Он еще раз горько улыбнулся.
– Ты хочешь страдать и переносить безропотно и безмолвно, и чтобы тот, кого ты любишь, точно так же любил тебя, страдал и переносил – и молчал… Только Гамлет твой на беду не рыцарь немецкой баллады, а москвич в допетровской мурмолке новейших учений… Мне неведомо, повторяю, что, какое объяснение происходило между вами, но, очевидно, он знает, что твоя мать имеет для тебя избранного ею жениха и не склонна променять его на господина Сергея Михайловича Гундурова, и он делает тебя ответчицей за это оскорбление его безграничного московского самолюбия… Хорош влюбленный! – закончил, вставая, князь Ларион со злобным, перерывистым хохотом. – Нет, Елена Михайловна, так не любят!..
Его речи жгли ее: ей нечем было опровергнуть их…

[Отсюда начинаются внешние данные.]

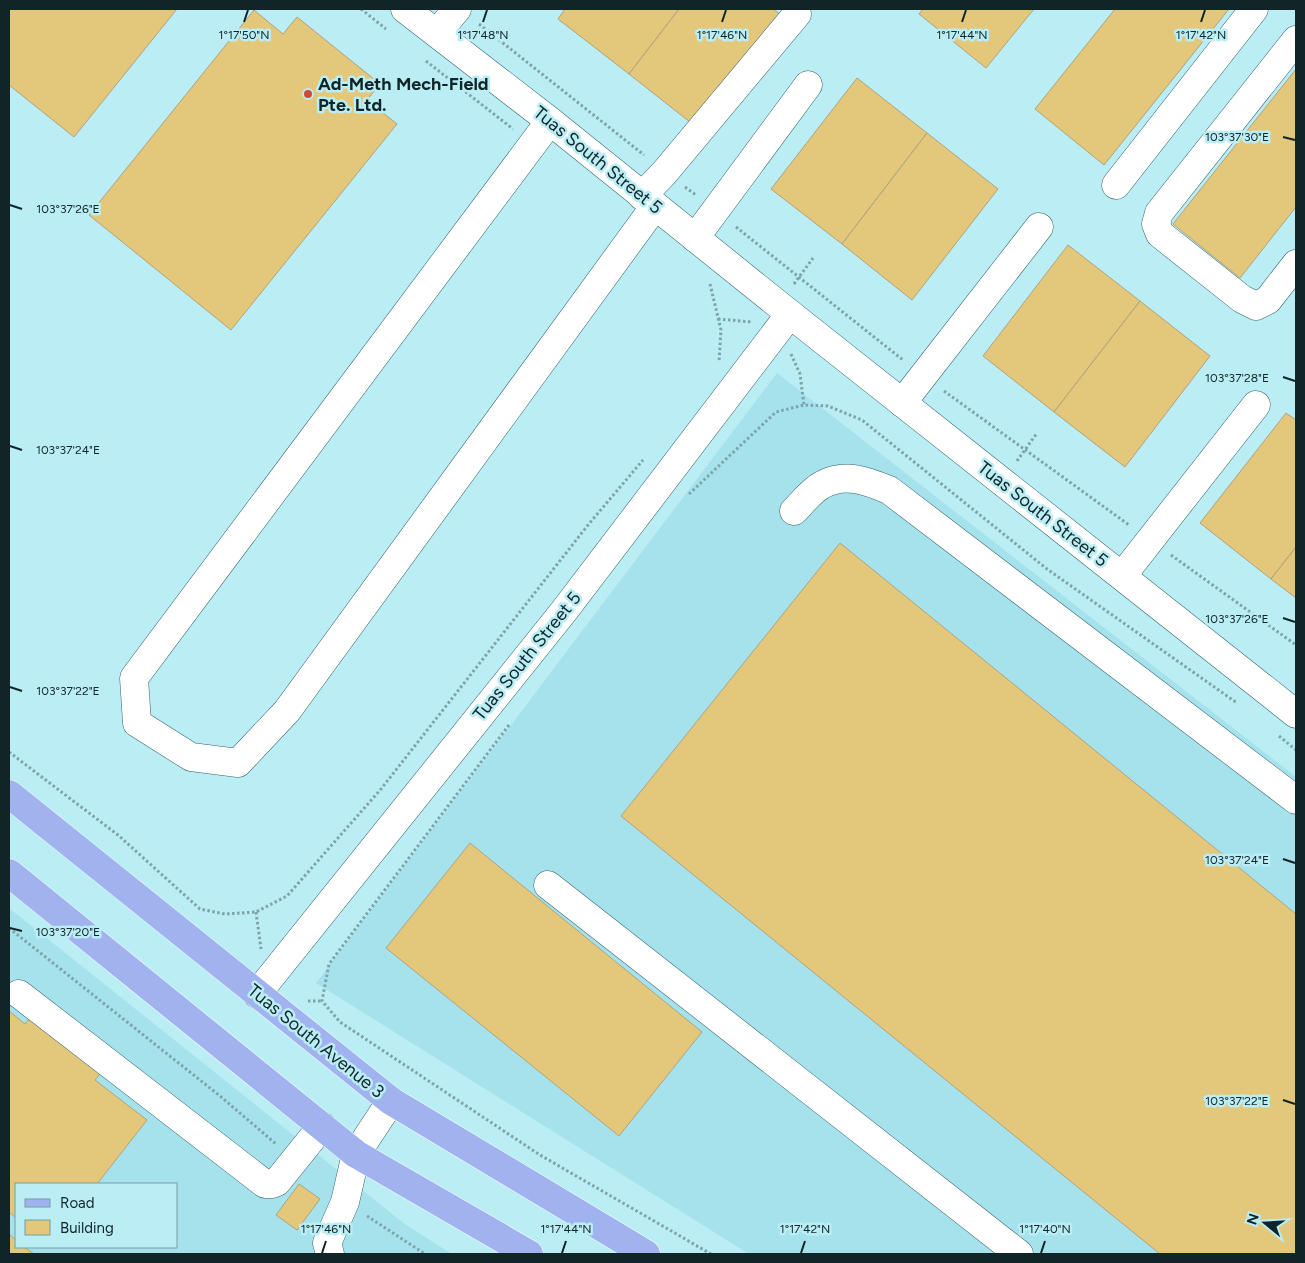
<svg xmlns="http://www.w3.org/2000/svg" width="1305" height="1263" font-family="Figtree,sans-serif">
	<style>
		.built { fill: #a6e2ec; fill-rule: evenodd }
		.building { fill: #e3c77b; stroke: #b0a27e }
		.lines { fill: none; stroke-linecap: round; stroke-linejoin: round }
		.minor-casing { stroke: #336169; stroke-width: 29 }
		.major-casing { stroke: #fff; stroke-width: 29 }
		.path { stroke: #7da4aa; stroke-width: 3; stroke-dasharray: 2.5 2.5; stroke-linecap: butt }
		.minor { stroke: #fff; stroke-width: 28 }
		.major { stroke: #a1b3ef; stroke-width: 28 }
		.ticks { fill: none; stroke: #112528; stroke-width: 2 }
		.poi-dot { fill: #d54739; stroke: #bbedf5; stroke-width: 2 }
		.labels { text-anchor: middle; stroke-width: 5; stroke-linejoin: round; paint-order: stroke }
		.poi-label { font-size: 18px; font-weight: bold; fill: #112528; stroke: #bbedf5; text-anchor: start }
		.street-label { font-size: 18px; fill: #112528; stroke: #bbedf5 }
		.ticks-label { font-size: 12px; text-anchor: middle; fill: #112528; stroke: #bbedf5; stroke-width: 5; stroke-linejoin: round; paint-order: stroke }
	</style>
	<rect width="100%" height="100%" fill="#bbedf5"/>
	<g class="built">
		<path d="M777,373l519,404v477h-547l-433,-271z"/>
		<path d="M9,908l397,317 46,29h-443zM16,1184h160v63h-160z"/>
	</g>
	<g class="building">
		<path d="M11,9h166l-103,128 -65,-52v-74z"/>
		<path d="M565,9h114l-50,65 -71,-55z"/>
		<path d="M679,9h94l13,10 -86,111 -71,-56z"/>
		<path d="M923,9h111l-48,59 -67,-54z"/>
		<path d="M1115,9h114l-125,156 -69,-56z"/>
		<path d="M254,10l29,24 14,-17 83,67 -13,16 30,24 -166,206 -142,-115z"/>
		<path d="M1296,69v138l-56,71 -67,-54z"/>
		<path d="M857,78l70,55 -85,111 -71,-55z"/>
		<path d="M927,133l71,56 -86,111 -70,-56z"/>
		<path d="M1068,245l72,56 -86,111 -71,-56z"/>
		<path d="M1140,301l70,55 -85,111 -71,-55z"/>
		<path d="M1286,413l10,7v127l-25,32 -71,-56z"/>
		<path d="M840,543l456,371v340h-136l-539,-438z"/>
		<path d="M1296,547v51l-25,-19z"/>
		<path d="M470,843l232,189 -83,104 -233,-188z"/>
		<path d="M36,1010l70,56 -11,14 52,40 -50,64h-81v34l-7,-6v-201l16,13z"/>
		<path d="M299,1184l21,15 -23,31 -21,-15z"/>
		<path d="M9,1234l7,6v7h8l10,7h-25z"/>
	</g>
	<g class="lines">
		<defs>
			<g id="minor">
				<path d="M405,9l145,112 240,193 506,400"/>
				<path d="M437,33l20,-24"/>
				<path d="M1296,40l-137,173 -3,11 4,10 82,65 14,7 12,-6 28,-36"/>
				<path d="M550,121l-416,557 3,45 54,34 47,6 49,-52 368,-505"/>
				<path d="M1116,185l138,-176"/>
				<path d="M642,196l23,-24 132,-158"/>
				<path d="M695,238l113,-153"/>
				<path d="M902,403l137,-176"/>
				<path d="M794,511c8,-8 18,-21 28,-26 23,-13 45,-4 67,5l407,310"/>
				<path d="M1122,576l134,-171"/>
				<path d="M548,885l471,369"/>
				<path d="M19,994l246,190h7l5,-2 45,-56"/>
				<path d="M257,994l307,-383 226,-297"/>
				<path d="M330,1254l-3,-11 18,-41 11,-48 35,-53"/>
			</g>
			<g id="major">
				<path d="M9,794l382,307 255,153"/>
				<path d="M9,873l347,281 173,100"/>
			</g>
		</defs>
		<use href="#minor" class="minor-casing"/>
		<use href="#major" class="major-casing"/>
		<g class="path">
			<path d="M361,9l25,20"/>
			<path d="M479,24l165,131"/>
			<path d="M426,61l87,68"/>
			<path d="M685,187l11,8"/>
			<path d="M736,227l167,133"/>
			<path d="M710,284l11,46 -2,32"/>
			<path d="M794,284l19,-26"/>
			<path d="M718,319l34,3"/>
			<path d="M791,354l9,20 4,31"/>
			<path d="M944,391l185,134"/>
			<path d="M1017,461l20,-28"/>
			<path d="M689,494l87,-82 28,-7 24,1 34,14 185,149 190,134"/>
			<path d="M1171,555l125,90"/>
			<path d="M509,725l-180,239 -7,37 18,21 200,133 171,99"/>
			<path d="M1279,736l17,14"/>
			<path d="M9,752l109,83 82,74 25,5 31,-2 31,-16 94,-107 207,-264 55,-65"/>
			<path d="M256,912l5,37"/>
			<path d="M9,928l211,168 56,48"/>
			<path d="M308,1001h14"/>
			<path d="M367,1216l58,38"/>
		</g>
		<use href="#minor" class="minor"/>
		<use href="#major" class="major"/>
	</g>
	<path class="ticks" d="M244,22l4,-12M483,22l4,-12M722,22l4,-12M962,22l4,-12M1201,22l4,-12M1283,137l12,3M10,205l12,4M1283,377l12,4M10,446l12,4M1283,618l12,4M10,687l12,4M1283,859l12,4M10,928l12,3M1283,1100l12,4M322,1253l4,-12M562,1253l4,-12M801,1253l4,-12M1041,1253l4,-12"/>
	<circle class="poi-dot" cx="308" cy="94" r="5"/>
	<g class="labels">
		<g class="poi-label">
			<text x="318" y="90">Ad-Meth Mech-Field<tspan x="318" dy="21">Pte. Ltd.</tspan></text>
		</g>
		<g class="street-label">
			<text transform="translate(598 160) rotate(39)" y="6">Tuas South Street 5</text>
			<text transform="translate(1043 514) rotate(38)" y="6">Tuas South Street 5</text>
			<text transform="translate(527 656) rotate(-51)" y="6">Tuas South Street 5</text>
			<text transform="translate(316 1041) rotate(39)" y="6">Tuas South Avenue 3</text>
		</g>
	</g>
	<g class="ticks-label">
		<text x="244" y="39">1°17'50"N</text>
		<text x="483" y="39">1°17'48"N</text>
		<text x="722" y="39">1°17'46"N</text>
		<text x="962" y="39">1°17'44"N</text>
		<text x="1201" y="39">1°17'42"N</text>
		<text x="1237" y="141">103°37'30"E</text>
		<text x="68" y="213">103°37'26"E</text>
		<text x="1237" y="382">103°37'28"E</text>
		<text x="68" y="454">103°37'24"E</text>
		<text x="1237" y="623">103°37'26"E</text>
		<text x="68" y="695">103°37'22"E</text>
		<text x="1237" y="864">103°37'24"E</text>
		<text x="68" y="936">103°37'20"E</text>
		<text x="1237" y="1105">103°37'22"E</text>
		<text x="326" y="1233">1°17'46"N</text>
		<text x="566" y="1233">1°17'44"N</text>
		<text x="805" y="1233">1°17'42"N</text>
		<text x="1045" y="1233">1°17'40"N</text>
	</g>
	<rect width="1305" height="1263" fill="none" stroke="#112528" stroke-width="20"/>
	<rect x="15" y="1183" width="162" height="65" fill="#bbedf5" stroke="#779da3"/>
	<rect x="25" y="1199" width="25" height="8" fill="#a1b3ef" stroke="#779da3"/>
	<text x="60" y="1208" font-size="15" fill="#112528">Road</text>
	<rect x="25" y="1220" width="25" height="15" fill="#e3c77b" stroke="#779da3"/>
	<text x="60" y="1233" font-size="15" fill="#112528">Building</text>
	<g transform="translate(1265 1223) rotate(288)" stroke="#bbedf5" stroke-width="4" paint-order="stroke">
	<path d="M0-4L9 19L0 12L-9 19Z" fill="#112528"/>
	<text y="-8" font-size="14" font-weight="bold" text-anchor="middle" fill="#112528">N</text>
	</g>
</svg>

– Как же любят, как, скажите! – проговорила она с безмерною тоской.
– Как? – повторил он, быстро оборачиваясь на нее и окутывая ее таким огненным взглядом, что Лина почувствовала его сквозь опущенные веки и невольно дрогнула. – Я не знаю, как в состоянии любить эти умники вашего поколения. Но знаю, что, будь я на его месте, я сумел бы добыть тебя, хотя бы для этого нужно было моря плавмя переплыть и взрывать горы на воздух! Ты была бы моею женой, имея против себя сто тысяч матерей и все силы земные им в придачу!
– И принудили бы меня, – вымолвила Лина, подымая на него с мучительно вопрошающим выражением свои лазоревые глаза, – принудили бы нарушить завет, мольбу умирающего отца, вашего брата…

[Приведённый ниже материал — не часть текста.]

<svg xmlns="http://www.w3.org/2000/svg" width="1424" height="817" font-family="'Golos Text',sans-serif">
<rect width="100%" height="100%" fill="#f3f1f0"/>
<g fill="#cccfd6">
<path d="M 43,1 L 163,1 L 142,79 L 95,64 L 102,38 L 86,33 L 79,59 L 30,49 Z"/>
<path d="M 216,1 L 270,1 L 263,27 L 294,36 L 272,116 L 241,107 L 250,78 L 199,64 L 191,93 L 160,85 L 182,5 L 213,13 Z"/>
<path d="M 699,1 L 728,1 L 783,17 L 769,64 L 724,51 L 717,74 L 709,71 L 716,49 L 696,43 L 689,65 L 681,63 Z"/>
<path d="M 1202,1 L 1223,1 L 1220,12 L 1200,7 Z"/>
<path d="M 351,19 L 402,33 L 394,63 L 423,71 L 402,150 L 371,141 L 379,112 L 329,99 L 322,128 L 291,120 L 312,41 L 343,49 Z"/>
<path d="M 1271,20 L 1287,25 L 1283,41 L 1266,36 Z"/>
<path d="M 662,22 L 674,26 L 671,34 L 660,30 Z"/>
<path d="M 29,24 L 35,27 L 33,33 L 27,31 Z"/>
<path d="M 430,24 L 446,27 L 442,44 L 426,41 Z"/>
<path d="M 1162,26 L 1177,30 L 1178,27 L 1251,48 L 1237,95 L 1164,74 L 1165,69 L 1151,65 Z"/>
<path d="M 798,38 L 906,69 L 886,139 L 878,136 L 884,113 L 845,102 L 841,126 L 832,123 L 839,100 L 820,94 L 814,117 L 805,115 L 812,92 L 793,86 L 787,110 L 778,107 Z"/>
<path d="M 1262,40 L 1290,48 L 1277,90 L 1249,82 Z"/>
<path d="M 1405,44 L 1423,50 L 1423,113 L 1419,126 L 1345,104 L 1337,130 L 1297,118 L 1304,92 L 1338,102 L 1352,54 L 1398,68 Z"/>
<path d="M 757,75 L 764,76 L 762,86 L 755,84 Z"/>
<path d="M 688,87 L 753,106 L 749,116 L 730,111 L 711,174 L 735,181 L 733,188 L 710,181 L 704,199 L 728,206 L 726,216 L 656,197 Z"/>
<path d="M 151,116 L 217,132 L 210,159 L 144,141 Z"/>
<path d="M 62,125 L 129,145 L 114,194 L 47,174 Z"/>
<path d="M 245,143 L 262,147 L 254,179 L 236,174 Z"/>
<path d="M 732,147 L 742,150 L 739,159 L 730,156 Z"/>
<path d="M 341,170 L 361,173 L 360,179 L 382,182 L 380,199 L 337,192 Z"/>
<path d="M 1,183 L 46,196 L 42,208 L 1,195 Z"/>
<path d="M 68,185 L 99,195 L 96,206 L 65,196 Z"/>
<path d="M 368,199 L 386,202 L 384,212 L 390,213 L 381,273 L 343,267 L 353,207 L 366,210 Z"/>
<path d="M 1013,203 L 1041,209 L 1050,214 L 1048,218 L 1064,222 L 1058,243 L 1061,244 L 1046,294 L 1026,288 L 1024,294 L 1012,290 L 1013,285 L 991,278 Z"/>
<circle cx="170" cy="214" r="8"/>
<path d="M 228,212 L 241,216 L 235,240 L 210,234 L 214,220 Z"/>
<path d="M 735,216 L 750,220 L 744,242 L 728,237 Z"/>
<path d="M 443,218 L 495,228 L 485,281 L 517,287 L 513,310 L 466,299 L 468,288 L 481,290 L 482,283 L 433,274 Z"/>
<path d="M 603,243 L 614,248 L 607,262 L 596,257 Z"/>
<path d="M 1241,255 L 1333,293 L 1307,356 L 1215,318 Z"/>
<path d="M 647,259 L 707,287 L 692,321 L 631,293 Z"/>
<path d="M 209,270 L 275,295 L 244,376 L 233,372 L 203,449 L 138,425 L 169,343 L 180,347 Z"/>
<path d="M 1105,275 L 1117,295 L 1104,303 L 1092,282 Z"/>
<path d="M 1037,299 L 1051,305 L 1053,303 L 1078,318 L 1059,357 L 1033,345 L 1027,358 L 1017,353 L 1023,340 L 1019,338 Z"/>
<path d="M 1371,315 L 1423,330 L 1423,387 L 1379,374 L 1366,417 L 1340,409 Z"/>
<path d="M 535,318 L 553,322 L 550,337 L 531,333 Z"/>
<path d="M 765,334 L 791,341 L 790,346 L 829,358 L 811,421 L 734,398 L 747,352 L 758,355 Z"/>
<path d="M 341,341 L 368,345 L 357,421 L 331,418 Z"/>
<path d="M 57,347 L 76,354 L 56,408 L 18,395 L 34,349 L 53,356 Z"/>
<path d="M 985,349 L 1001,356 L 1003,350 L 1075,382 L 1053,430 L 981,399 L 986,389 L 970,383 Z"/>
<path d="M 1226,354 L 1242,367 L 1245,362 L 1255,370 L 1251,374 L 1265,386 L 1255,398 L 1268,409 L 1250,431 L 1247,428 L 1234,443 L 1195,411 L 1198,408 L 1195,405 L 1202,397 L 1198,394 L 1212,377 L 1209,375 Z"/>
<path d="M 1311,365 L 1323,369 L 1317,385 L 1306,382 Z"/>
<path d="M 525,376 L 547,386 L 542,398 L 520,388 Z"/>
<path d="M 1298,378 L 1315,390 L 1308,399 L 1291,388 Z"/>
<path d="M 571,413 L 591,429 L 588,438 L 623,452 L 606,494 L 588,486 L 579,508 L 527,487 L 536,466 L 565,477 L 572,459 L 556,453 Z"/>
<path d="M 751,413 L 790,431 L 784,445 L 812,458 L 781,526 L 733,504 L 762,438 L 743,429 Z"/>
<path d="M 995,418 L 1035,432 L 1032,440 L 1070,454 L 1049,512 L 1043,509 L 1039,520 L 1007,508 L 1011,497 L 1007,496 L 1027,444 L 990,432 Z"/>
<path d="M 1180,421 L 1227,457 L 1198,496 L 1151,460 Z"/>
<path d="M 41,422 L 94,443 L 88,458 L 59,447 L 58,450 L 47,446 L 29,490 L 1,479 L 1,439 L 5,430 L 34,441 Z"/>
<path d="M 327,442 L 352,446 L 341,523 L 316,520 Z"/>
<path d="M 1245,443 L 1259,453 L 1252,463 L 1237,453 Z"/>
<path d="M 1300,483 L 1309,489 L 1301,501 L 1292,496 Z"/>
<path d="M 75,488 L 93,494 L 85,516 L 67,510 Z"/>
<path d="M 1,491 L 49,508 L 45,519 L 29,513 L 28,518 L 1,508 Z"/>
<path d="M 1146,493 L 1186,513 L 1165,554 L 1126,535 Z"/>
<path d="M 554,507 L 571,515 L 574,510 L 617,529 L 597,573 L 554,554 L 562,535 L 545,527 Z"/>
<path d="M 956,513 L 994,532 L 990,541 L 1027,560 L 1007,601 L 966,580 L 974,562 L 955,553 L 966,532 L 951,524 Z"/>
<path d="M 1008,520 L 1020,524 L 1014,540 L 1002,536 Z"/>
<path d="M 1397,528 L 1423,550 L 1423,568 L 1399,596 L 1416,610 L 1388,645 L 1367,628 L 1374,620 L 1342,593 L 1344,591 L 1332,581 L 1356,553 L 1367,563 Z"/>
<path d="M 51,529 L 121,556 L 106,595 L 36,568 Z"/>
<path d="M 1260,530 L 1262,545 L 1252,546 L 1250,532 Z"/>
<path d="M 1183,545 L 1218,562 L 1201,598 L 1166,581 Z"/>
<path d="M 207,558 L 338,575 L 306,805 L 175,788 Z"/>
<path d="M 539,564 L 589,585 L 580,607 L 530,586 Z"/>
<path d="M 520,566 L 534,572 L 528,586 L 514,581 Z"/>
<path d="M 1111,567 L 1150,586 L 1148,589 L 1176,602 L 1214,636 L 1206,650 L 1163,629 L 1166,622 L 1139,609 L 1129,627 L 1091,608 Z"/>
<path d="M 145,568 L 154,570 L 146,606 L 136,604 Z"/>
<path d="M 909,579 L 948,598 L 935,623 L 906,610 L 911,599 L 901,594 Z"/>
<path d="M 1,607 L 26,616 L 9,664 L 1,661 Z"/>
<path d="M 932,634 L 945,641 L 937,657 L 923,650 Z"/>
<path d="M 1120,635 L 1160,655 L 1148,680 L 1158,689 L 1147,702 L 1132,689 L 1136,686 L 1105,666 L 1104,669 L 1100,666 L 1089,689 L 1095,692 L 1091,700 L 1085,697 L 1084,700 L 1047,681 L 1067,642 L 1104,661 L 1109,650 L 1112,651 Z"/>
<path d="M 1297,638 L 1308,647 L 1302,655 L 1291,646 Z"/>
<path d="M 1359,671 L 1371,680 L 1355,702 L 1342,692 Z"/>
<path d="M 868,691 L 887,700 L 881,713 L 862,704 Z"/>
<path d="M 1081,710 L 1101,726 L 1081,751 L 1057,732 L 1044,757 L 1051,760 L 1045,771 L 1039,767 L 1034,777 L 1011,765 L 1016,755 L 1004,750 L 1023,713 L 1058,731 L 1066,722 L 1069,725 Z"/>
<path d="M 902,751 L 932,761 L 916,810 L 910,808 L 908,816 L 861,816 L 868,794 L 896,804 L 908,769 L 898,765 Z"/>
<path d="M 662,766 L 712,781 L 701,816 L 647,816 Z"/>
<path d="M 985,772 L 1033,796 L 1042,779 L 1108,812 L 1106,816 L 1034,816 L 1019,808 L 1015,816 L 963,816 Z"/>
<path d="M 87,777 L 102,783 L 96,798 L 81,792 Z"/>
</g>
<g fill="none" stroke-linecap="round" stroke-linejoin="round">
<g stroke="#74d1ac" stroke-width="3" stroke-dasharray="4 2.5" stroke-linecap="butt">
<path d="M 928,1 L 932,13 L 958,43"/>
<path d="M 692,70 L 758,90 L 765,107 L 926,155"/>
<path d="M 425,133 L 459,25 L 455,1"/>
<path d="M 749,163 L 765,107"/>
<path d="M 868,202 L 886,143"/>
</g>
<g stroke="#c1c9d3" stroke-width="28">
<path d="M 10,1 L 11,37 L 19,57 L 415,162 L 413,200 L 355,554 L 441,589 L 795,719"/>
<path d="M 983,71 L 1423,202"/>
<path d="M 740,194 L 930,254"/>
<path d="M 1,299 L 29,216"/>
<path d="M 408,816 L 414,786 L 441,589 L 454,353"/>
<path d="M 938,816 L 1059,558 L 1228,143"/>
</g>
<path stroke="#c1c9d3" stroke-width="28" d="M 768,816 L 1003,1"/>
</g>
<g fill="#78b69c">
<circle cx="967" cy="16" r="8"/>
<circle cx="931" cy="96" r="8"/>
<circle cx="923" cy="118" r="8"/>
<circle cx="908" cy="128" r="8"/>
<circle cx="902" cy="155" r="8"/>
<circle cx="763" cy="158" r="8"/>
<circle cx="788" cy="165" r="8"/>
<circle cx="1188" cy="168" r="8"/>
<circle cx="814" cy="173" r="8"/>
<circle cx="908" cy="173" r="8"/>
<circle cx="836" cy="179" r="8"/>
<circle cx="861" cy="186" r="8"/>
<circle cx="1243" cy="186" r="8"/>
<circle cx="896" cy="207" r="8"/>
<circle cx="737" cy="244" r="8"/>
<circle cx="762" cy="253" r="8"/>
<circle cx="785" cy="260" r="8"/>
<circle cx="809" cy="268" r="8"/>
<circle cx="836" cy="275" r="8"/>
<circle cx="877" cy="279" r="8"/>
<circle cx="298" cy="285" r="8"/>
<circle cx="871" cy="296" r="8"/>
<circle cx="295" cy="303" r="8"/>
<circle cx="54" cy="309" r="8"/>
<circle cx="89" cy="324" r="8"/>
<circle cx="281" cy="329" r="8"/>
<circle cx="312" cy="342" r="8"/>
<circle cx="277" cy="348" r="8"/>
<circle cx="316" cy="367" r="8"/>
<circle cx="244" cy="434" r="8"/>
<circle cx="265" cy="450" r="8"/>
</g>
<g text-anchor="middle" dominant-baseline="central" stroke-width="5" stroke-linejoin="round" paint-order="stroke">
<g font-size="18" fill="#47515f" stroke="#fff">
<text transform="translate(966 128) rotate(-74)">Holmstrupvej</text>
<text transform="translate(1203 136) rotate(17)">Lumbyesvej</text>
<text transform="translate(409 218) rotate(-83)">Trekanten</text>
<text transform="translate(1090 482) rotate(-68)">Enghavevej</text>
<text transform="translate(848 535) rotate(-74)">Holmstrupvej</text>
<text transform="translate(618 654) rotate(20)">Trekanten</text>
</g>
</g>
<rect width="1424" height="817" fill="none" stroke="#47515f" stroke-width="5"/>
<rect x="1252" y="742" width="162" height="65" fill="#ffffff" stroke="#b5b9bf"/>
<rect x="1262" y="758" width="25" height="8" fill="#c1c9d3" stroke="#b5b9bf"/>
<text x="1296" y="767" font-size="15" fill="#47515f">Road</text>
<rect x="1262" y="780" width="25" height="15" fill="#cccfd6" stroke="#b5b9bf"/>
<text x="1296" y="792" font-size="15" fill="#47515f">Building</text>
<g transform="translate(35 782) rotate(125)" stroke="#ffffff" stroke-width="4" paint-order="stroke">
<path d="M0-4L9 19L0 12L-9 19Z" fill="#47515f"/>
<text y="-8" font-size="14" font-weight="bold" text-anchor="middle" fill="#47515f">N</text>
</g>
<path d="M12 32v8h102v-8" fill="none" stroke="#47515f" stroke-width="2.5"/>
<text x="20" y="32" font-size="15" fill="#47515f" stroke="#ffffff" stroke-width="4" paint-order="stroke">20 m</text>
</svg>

– Нет отца, нет матери, нет посторонних чувств для того, кто любит! – тем же страстным тоном речи продолжал князь Ларион. – Есть кумир, которому без возврата отдается все, что до этого могло быть свято и дорого: долг, спокойствие, верования, жизнь…
– Это не любовь, а грех и преступление! – прервал его трепетный голос Лины.
– Хотя бы так, хотя бы преступление…
Он не договорил. Его возбуждение как бы вдруг смирили беспорочные звуки этого голоса, но желчь еще не улеглась в нем.
– Все зависит, как смотреть на вещи… В данном случае вы, кажется, можете быть спокойны оба, – промолвил он тоном шутки, плохо скрывавшим злое намерение его слов, – твой Гамлет, очевидно, никакого преступного действия от тебя не потребует… Но зато, по-видимому, и от него особых жертв ты ожидать не полагаешь… Все это, впрочем, бесполезные разговоры, – оборвал князь, – от них никакого прока, кроме того, что ты, кажется, еще более расстроилась… Появляться тебе на сцену в этом состоянии совершенно невозможно. Надо об этом сейчас сказать режиссеру…
Лина тревожно задвигалась.
– О, если б я чувствовала хоть немножко больше силы… что подумают? Сочтут капризом или, хуже, что я в самом деле больна; maman испугается, не будет знать, что делать. Все эти гости… Я для всех буду un trouble-fête4.
– Вздор! – сказал князь Ларион. – Девять десятых этих гостей и не догадаются, что из драмы выкинута сцена. Твоя мать, если не сказать ей, что ты больна, никогда об этом не подумает. Что касается до твоих «капризов», то ces messieurs et dames, играющие с тобою, надеюсь, настолько должны были тебя узнать, чтобы быть уверенными, что ты на бессмысленные капризы не способна, – подчеркнул он. – А чтобы вообще никаким толкам повода не подавать, советую тебе, когда ты совершенно отдохнешь, переодеться в твою toilette de soirée5 и прийти в залу к концу представления.
– Ко всем туда? – воскликнула испуганно Лина.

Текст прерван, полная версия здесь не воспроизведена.